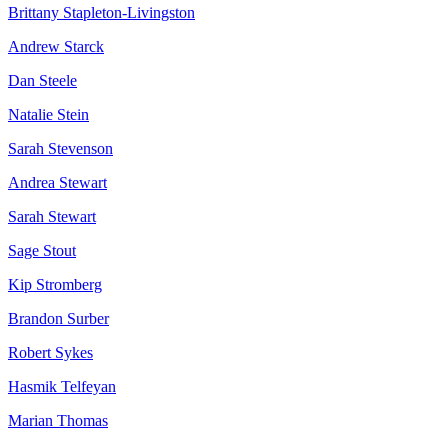
Brittany Stapleton-Livingston
Andrew Starck
Dan Steele
Natalie Stein
Sarah Stevenson
Andrea Stewart
Sarah Stewart
Sage Stout
Kip Stromberg
Brandon Surber
Robert Sykes
Hasmik Telfeyan
Marian Thomas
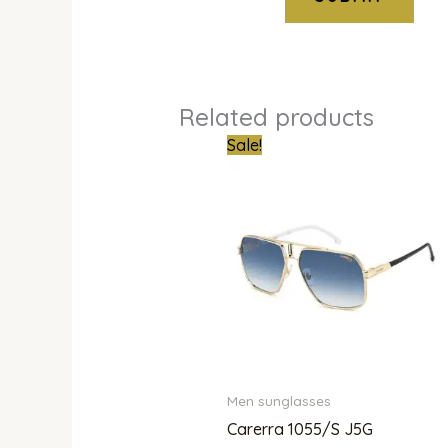
Related products
Original
Current
Sale!
price
price
was:
is:
₦661,000.00.
₦438,0
Men sunglasses
Carerra 1055/S J5G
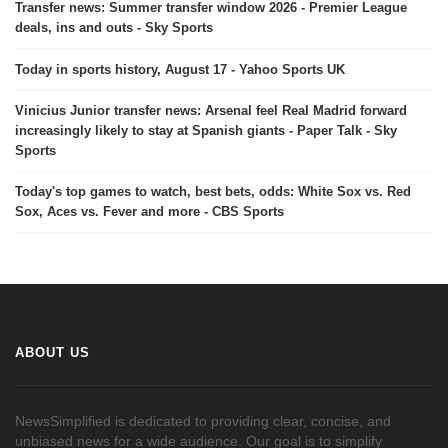
Transfer news: Summer transfer window 2026 - Premier League
deals, ins and outs - Sky Sports
Today in sports history, August 17 - Yahoo Sports UK
Vinicius Junior transfer news: Arsenal feel Real Madrid forward
increasingly likely to stay at Spanish giants - Paper Talk - Sky
Sports
Today's top games to watch, best bets, odds: White Sox vs. Red
Sox, Aces vs. Fever and more - CBS Sports
ABOUT US
NewsSimplified is dedicated to providing clear, concise, and
unbiased news for a wide audience. Our goal is to simplify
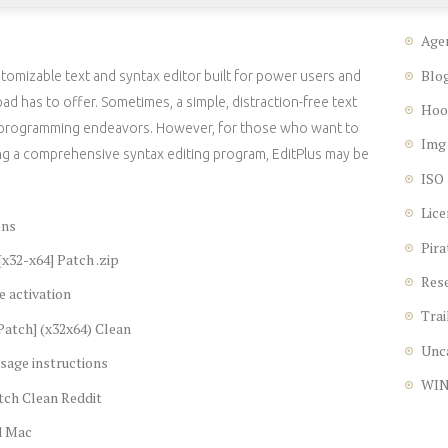
Age
Blo
tomizable text and syntax editor built for power users and
has to offer. Sometimes, a simple, distraction-free text
Hoo
ur programming endeavors. However, for those who want to
Img
g a comprehensive syntax editing program, EditPlus may be
ISO
Lice
ons
Pira
[x32-x64] Patch .zip
Res
e activation
Trai
[Patch] (x32x64) Clean
Unc
sage instructions
WI
tch Clean Reddit
d Mac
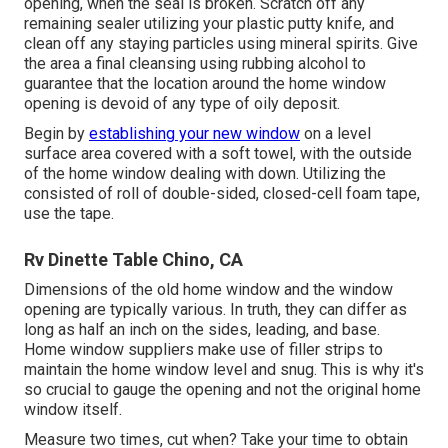
opening, when the seal is broken. Scratch off any
remaining sealer utilizing your plastic putty knife, and
clean off any staying particles using mineral spirits. Give
the area a final cleansing using rubbing alcohol to
guarantee that the location around the home window
opening is devoid of any type of oily deposit.
Begin by
establishing your new window
on a level
surface area covered with a soft towel, with the outside
of the home window dealing with down. Utilizing the
consisted of roll of double-sided, closed-cell foam tape,
use the tape.
Rv Dinette Table Chino, CA
Dimensions of the old home window and the window
opening are typically various. In truth, they can differ as
long as half an inch on the sides, leading, and base.
Home window suppliers make use of filler strips to
maintain the home window level and snug. This is why it's
so crucial to gauge the opening and not the original home
window itself.
Measure two times, cut when? Take your time to obtain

Problem details :: Would you give the entries above again verbatim, omitting the images they contain?

Problem solution ::
Brittany Stapleton-Livingston
Andrew Starck
Dan Steele
Natalie Stein
Sarah Stevenson
Andrea Stewart
Sarah Stewart
Sage Stout
Kip Stromberg
Brandon Surber
Robert Sykes
Hasmik Telfeyan
Marian Thomas
Related products
Original
Current
Sale!
price
price
was:
is:
₦661,000.00.
₦438,0
Men sunglasses
Carerra 1055/S J5G
Transfer news: Summer transfer window 2026 - Premier League
deals, ins and outs - Sky Sports
Today in sports history, August 17 - Yahoo Sports UK
Vinicius Junior transfer news: Arsenal feel Real Madrid forward
increasingly likely to stay at Spanish giants - Paper Talk - Sky
Sports
Today's top games to watch, best bets, odds: White Sox vs. Red
Sox, Aces vs. Fever and more - CBS Sports
ABOUT US
NewsSimplified is dedicated to providing clear, concise, and
unbiased news for a wide audience. Our goal is to simplify
Age
Blo
tomizable text and syntax editor built for power users and
has to offer. Sometimes, a simple, distraction-free text
Hoo
ur programming endeavors. However, for those who want to
Img
g a comprehensive syntax editing program, EditPlus may be
ISO
Lice
ons
Pira
[x32-x64] Patch .zip
Res
e activation
Trai
[Patch] (x32x64) Clean
Unc
sage instructions
WI
tch Clean Reddit
d Mac
opening, when the seal is broken. Scratch off any
remaining sealer utilizing your plastic putty knife, and
clean off any staying particles using mineral spirits. Give
the area a final cleansing using rubbing alcohol to
guarantee that the location around the home window
opening is devoid of any type of oily deposit.
Begin by
establishing your new window
on a level
surface area covered with a soft towel, with the outside
of the home window dealing with down. Utilizing the
consisted of roll of double-sided, closed-cell foam tape,
use the tape.
Rv Dinette Table Chino, CA
Dimensions of the old home window and the window
opening are typically various. In truth, they can differ as
long as half an inch on the sides, leading, and base.
Home window suppliers make use of filler strips to
maintain the home window level and snug. This is why it's
so crucial to gauge the opening and not the original home
window itself.
Measure two times, cut when? Take your time to obtain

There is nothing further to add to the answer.